Tuesday, February 3, 2026
Liturgical Color: White/Gold
The Fourth Sunday of Epiphany
O God, you know that we are set in the midst of many grave dangers, and because of the frailty of our nature we cannot always stand upright: Grant that your strength and protection may support us in all dangers and carry us through every temptation; through Jesus Christ our Lord, who lives and reigns with you and the Holy Spirit, one God, for ever and ever. Amen.
Epiphany
Through Jesus Christ our Lord, who took on our mortal flesh to reveal his glory; that he might bring us out of darkness and into his own glorious light.
The Second to Last Sunday of Epiphany (World Mission)

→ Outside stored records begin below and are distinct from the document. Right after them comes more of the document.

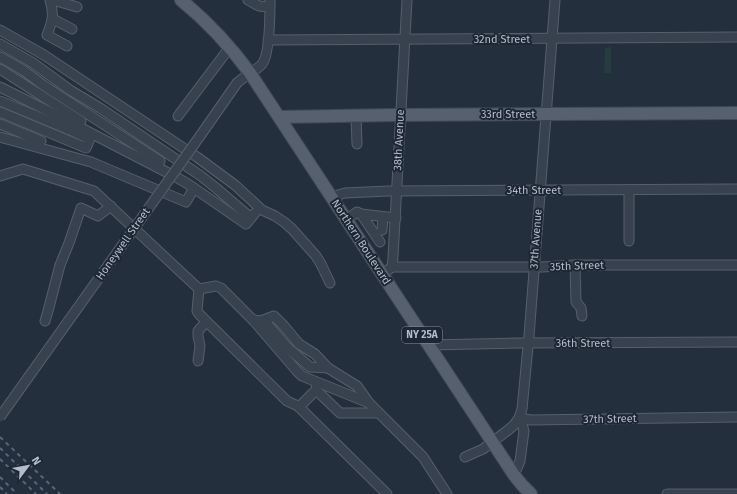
<svg xmlns="http://www.w3.org/2000/svg" width="737" height="494" viewBox="0 0 737 494" font-family="'Fira Sans',sans-serif">
	<style>
		.green { fill: #263c3f }
		.lines { fill: none; stroke-linecap: round; stroke-linejoin: round }
		.minor-casing { stroke: #565f6c; stroke-width: 11 }
		.major-casing { stroke: #414a57; stroke-width: 14 }
		.minor { stroke: #38414e; stroke-width: 9 }
		.major { stroke: #56606e; stroke-width: 12 }
		.rail { stroke: #5a6575; stroke-width: 2; stroke-dasharray: 4 4; stroke-linecap: butt }
		.minor-bridge-casing { stroke: #565f6c; stroke-width: 11; stroke-linecap: butt }
		.minor-bridge { stroke: #38414e; stroke-width: 9 }
		.labels { text-anchor: middle; dominant-baseline: central; stroke-width: 4; stroke-linejoin: round; paint-order: stroke }
		.shield { fill: #1d2633; stroke: #878f9c; stroke-width: 1 }
		.shield-label { font-size: 10px; font-weight: bold; fill: #b4bcc9 }
		.street-label { font-size: 11px; fill: #b4bcc9; stroke: #1d2633 }
	</style>
	<rect width="100%" height="100%" fill="#242f3e"/>
	<path class="green" d="M611,47V73H604L605,48Z"/>
	<g class="lines">
		<g class="minor-casing">
			<g id="minor">
				<path d="M50,0C54,15 53,20 47,35L67,46"/>
				<path d="M53,0L77,7"/>
				<path d="M248,0L259,6L270,7"/>
				<path d="M53,19L72,29"/>
				<path d="M0,30L44,55L197,157L235,185L262,210L275,216L284,222L292,229L316,256L321,264L330,283"/>
				<path d="M268,40L737,37"/>
				<path d="M0,44L33,63L70,90L100,108L201,176L216,188L251,218"/>
				<path d="M0,57L23,70L43,85L160,161L157,167"/>
				<path d="M0,69L81,121"/>
				<path d="M0,87L52,113L176,177L188,184L246,224L255,213"/>
				<path d="M0,101L70,130L87,138"/>
				<path d="M0,112L86,148L92,134"/>
				<path d="M178,116L230,47"/>
				<path d="M356,116L357,144"/>
				<path d="M0,124L41,141"/>
				<path d="M200,136L237,83C244,76 255,72 262,64C270,55 270,13 270,0"/>
				<path d="M0,137L91,162L186,202L194,188"/>
				<path d="M0,176L23,169L94,191L199,289"/>
				<path d="M629,190V241"/>
				<path d="M331,197L345,193L389,191L737,189"/>
				<path d="M361,214L380,242"/>
				<path d="M346,220L357,212L361,214L396,218"/>
				<path d="M382,230L383,217"/>
				<path d="M575,265L576,302L581,308L582,316"/>
				<path d="M392,267H542L575,265H737"/>
				<path d="M388,270L392,267L393,257L407,0"/>
				<path d="M199,289L197,311L199,314L287,401L298,406L387,494"/>
				<path d="M199,289L216,286L221,288L254,321L296,370L302,376L369,403"/>
				<path d="M253,320L261,321L274,316L284,326L299,344L315,354L328,368L357,386L369,403L423,457L447,494"/>
				<path d="M45,321L48,311L60,265L69,243L81,208L98,216L111,206"/>
				<path d="M261,321L268,325L288,348L310,367L328,368"/>
				<path d="M429,345L520,343L737,342"/>
				<path d="M198,361L200,346L198,336V331L206,322"/>
				<path d="M316,390L340,413H379"/>
				<path d="M299,407L316,390L317,384"/>
				<path d="M519,418L531,420L737,417"/>
				<path d="M465,457L483,449L507,431L514,425L519,418L522,409L529,336L555,0"/>
				<path d="M514,475L520,461L524,431L522,424L519,418"/>
				<path d="M667,494H737"/>
			</g>
		</g>
		<g class="major-casing">
			<g id="major">
				<path d="M181,0C207,21 230,46 250,73L514,475L522,485L531,494"/>
				<path d="M279,117L393,115L737,113"/>
			</g>
		</g>
		<use href="#minor" class="minor"/>
		<use href="#major" class="major"/>
		<g class="rail">
			<path d="M0,437L60,494"/>
			<path d="M0,448L47,494"/>
			<path d="M0,459L36,494"/>
			<path d="M0,477L17,494"/>
			<path d="M0,487L7,494"/>
		</g>
		<g class="minor-bridge-casing">
			<path id="minor-bridge" d="M0,417L200,136"/>
		</g>
		<use href="#minor-bridge" class="minor-bridge"/>
	</g>
	<g class="labels">
		<rect class="shield" x="402" y="327" width="40" height="16" rx="3"/>
		<g class="shield-label">
			<text x="422" y="335">NY 25A</text>
		</g>
		<g class="street-label">
			<text x="502" y="39">32nd Street</text>
			<text x="508" y="114">33rd Street</text>
			<text transform="translate(399 140) rotate(-87)">38th Avenue</text>
			<text x="534" y="190">34th Street</text>
			<text transform="translate(536 239) rotate(-86)">37th Avenue</text>
			<text transform="translate(361 242) rotate(57)">Northern Boulevard</text>
			<text transform="translate(123 244) rotate(-55)">Honeywell Street</text>
			<text transform="translate(577 266) rotate(-2)">35th Street</text>
			<text x="583" y="343">36th Street</text>
			<text transform="translate(610 419) rotate(-1)">37th Street</text>
		</g>
	</g>
	<g transform="translate(28 466) rotate(58)" stroke="#1d2633" stroke-width="3" paint-order="stroke">
	<path d="M0-3L7 15L0 10L-7 15Z" fill="#b4bcc9"/>
	<text y="-6" font-size="11" font-weight="bold" text-anchor="middle" fill="#b4bcc9">N</text>
	</g>
</svg>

Archbishop of Hamburg-Bremen and Apostle of the North
Ecumenical Commemoration
Anskar was a Frankish Benedictine monk who became the first Archbishop of Hamburg-Bremen and the pioneer of Christian mission to Scandinavia. Sent to Denmark in 826 and to Sweden in 829, he established the first churches in both countries, though the full Christianization of the Norse peoples would not come for another century. His missionary career was marked by repeated setbacks — churches burned, converts relapsed, Vikings destroyed his cathedral — yet he persisted for over thirty years.
Anskar was born around 801 in Picardy and entered the Benedictine monastery of Corbie as a child, later transferring to New Corbie (Corvey) in Saxony. In 826, when the exiled Danish king Harald Klak was baptized at the court of Louis the Pious, Anskar accompanied him back to Denmark as a missionary.
His first Danish mission was short-lived, but in 829 he traveled to the Swedish trading center of Birka, where he established a small Christian community. On his return, Pope Gregory IV appointed him Archbishop of Hamburg with responsibility for the northern mission. When Vikings sacked Hamburg in 845, destroying his cathedral and library, Anskar's see was merged with Bremen.
For the next two decades Anskar worked to rebuild his mission under extraordinarily difficult conditions. He sent missionaries back to both Denmark and Sweden, negotiated with Scandinavian kings for freedom to preach, ransomed Christian captives from the slave trade, and founded schools and hospitals. His progress was modest: the Scandinavian kingdoms would not become securely Christian until the late tenth and eleventh centuries.
Rimbert records that Anskar's dying regret was not that he had accomplished so little, but that God had not granted him the crown of martyrdom. He died on February 3, 865.
Rimbert records that Anskar experienced visions throughout his life. As a young man at Corbie, he had a vision of the Blessed Virgin and the apostles Peter and John commissioning him for missionary work. Throughout his career, further visions sustained him through discouragement.
Rimbert also records that Anskar's prayers were accompanied by healings among both Christians and pagans, and that his personal austerity — hair shirt beneath his vestments, bread-and-water diet when not entertaining guests — impressed the Scandinavians, who respected physical endurance.
His dying wish for martyrdom is one of the most humanly touching moments in medieval hagiography — a man who spent his life facing danger and disappointment, wishing at the end that he had been granted the one thing he wanted most.